Today I want to talk to you about petrified wood.
Petrified Wood: from the Greek root petro meaning “rock” or “stone”; literally “wood turned into stone” (Wikipedia)
What the heck does petrified wood have to do with farming or tourism or the day to day goings on at Seaweed and Sod Farm? Well, petrified wood is a unique feature here on Boularderie Island* and there is an abundance of it right here in Kempt Head.
I’m a Rock Hound from way back. To this day I cannot walk along the shore and come home with empty pockets. Imagine my delight when I discovered that our shore (and fields) are plentiful with Petrified Wood. Even better, our neighbour Bob is a self-proclaimed expert on the subject. Be careful when you start the conversation – he lights right up and his wife just rolls her eyes – he loves to talk petrified wood. He’ll talk to you for hours about it!
Bob is old-school (which is okay because he is 93 years old) so his notes are typewritten pages with handwritten edits. I am going to transcribe them onto the computer so that he will have an electronic version. I started to work on it today but they are very technical and as I’m trying to have an easier day I have postponed that project.
But, I still want to talk about petrified wood as it is an interesting and unique feature of this particular area. This is what I’ve learned from skimming through Bob’s notes this afternoon…and I’ve tried to keep it simple.
This particular petrified wood is from an ancient tree called the Cordaites. From what I can gather so far, 300 million years ago Cape Breton was down near the equator and our vegetation was similar to what the Florida Everglades are today. The Cordaites tree grew to about 100 – 150 feet tall with a trunk 2 – 6 feet in diameter. The long slender leaves were 39 inches long and about 6 inches wide. It is generally believed that this tree is an ancestor of today’s coniferous trees.
Boularderie Island was part of a flood plain in a progressively subsiding ancient river valley of fresh water when the formation that contains the petrified wood on our end and the coal deposits at the northern end were laid down.

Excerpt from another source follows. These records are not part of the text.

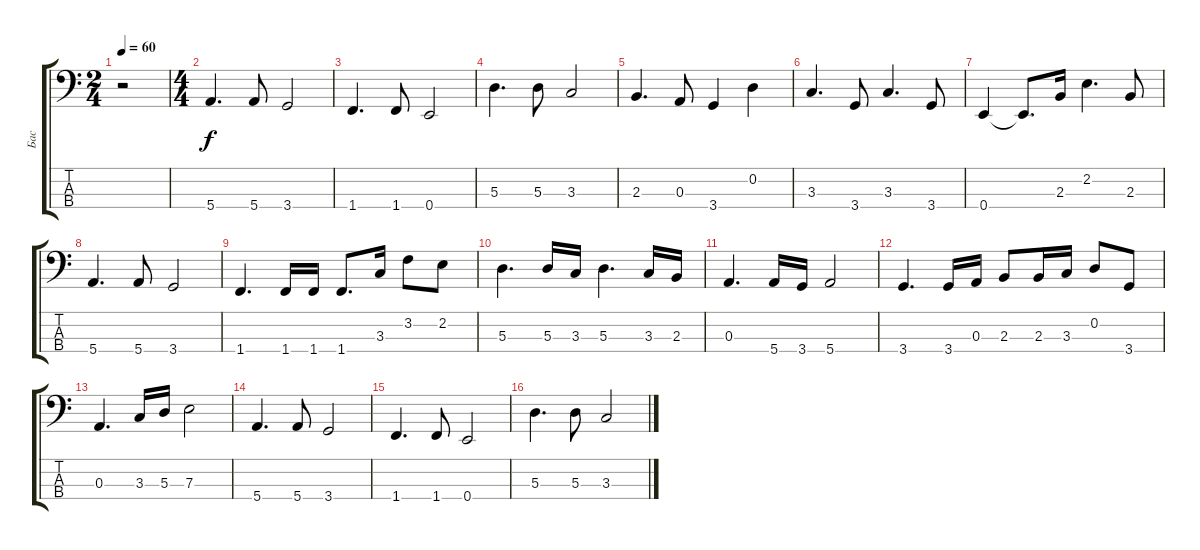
\track ("Бас" "Бас") {instrument electricbassfinger}
\staff {score tabs}
\tuning (G2 D2 A1 E1) {hide}
\ts (2 4)
\tempo 60
\clef f4
\ks c
r.2{dy f instrument electricbassfinger} |
\ts (4 4)
5.4.4{d} 5.4.8 3.4.2 |
1.4.4{d} 1.4.8 0.4.2 |
5.3.4{d} 5.3.8 3.3.2 |
2.3.4{d} 0.3.8 3.4.4 0.2.4 |
3.3.4{d} 3.4.8 3.3.4{d} 3.4.8 |
0.4.4 0.4{t}.8{d} 2.3.16 2.2.4{d} 2.3.8 |
5.4.4{d} 5.4.8 3.4.2 |
1.4.4{d} 1.4.16 1.4.16 1.4.8{d} 3.3.16 3.2.8 2.2.8 |
5.3.4{d} 5.3.16 3.3.16 5.3.4{d} 3.3.16 2.3.16 |
0.3.4{d} 5.4.16 3.4.16 5.4.2 |
3.4.4{d} 3.4.16 0.3.16 2.3.8 2.3.16 3.3.16 0.2.8 3.4.8 |
0.3.4{d} 3.3.16 5.3.16 7.3.2 |
5.4.4{d} 5.4.8 3.4.2 |
1.4.4{d} 1.4.8 0.4.2 |
5.3.4{d} 5.3.8 3.3.2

The trees were preserved because they were quickly covered with sand and water which protected them from decay by bacteria and fungi (the two components which break down practically all life). Only a small percentage survived as fossils. The preserved wood was changed into silica, thus turning wood to rock. Petrified wood does not generally form in salt water. Today this area is surrounded by salt water.
An interesting side note is that this particular tree was the dominate tree responsible for the coal deposits world-wide and especially here in Cape Breton.
The pieces of petrified wood that I find range in colour from black to pieces that look quite similar to drift wood. I have a small piece that is nearly paper thin. Neighbour Bob says there is a piece at his place (that apparently belongs to us) that is nearly three feet long. Bob has found logs that were nearly 30 feet long. One of these days I am going to try to polish some of the smaller pieces (using a rock tumbler). I have larger pieces stacked like a mini-wood piles. There are chunks of the stuff scattered through the house with some of the larger pieces being used as door stops.
A small piece of petrified wood makes for a unique souvenir to remember your time here at Seaweed and Sod Farm Bed and Breakfast. There’s lots. I’ll share.
*Boularderie Island (where we live) is a smallish island that divides the north-eastern and north-western part of Cape Breton.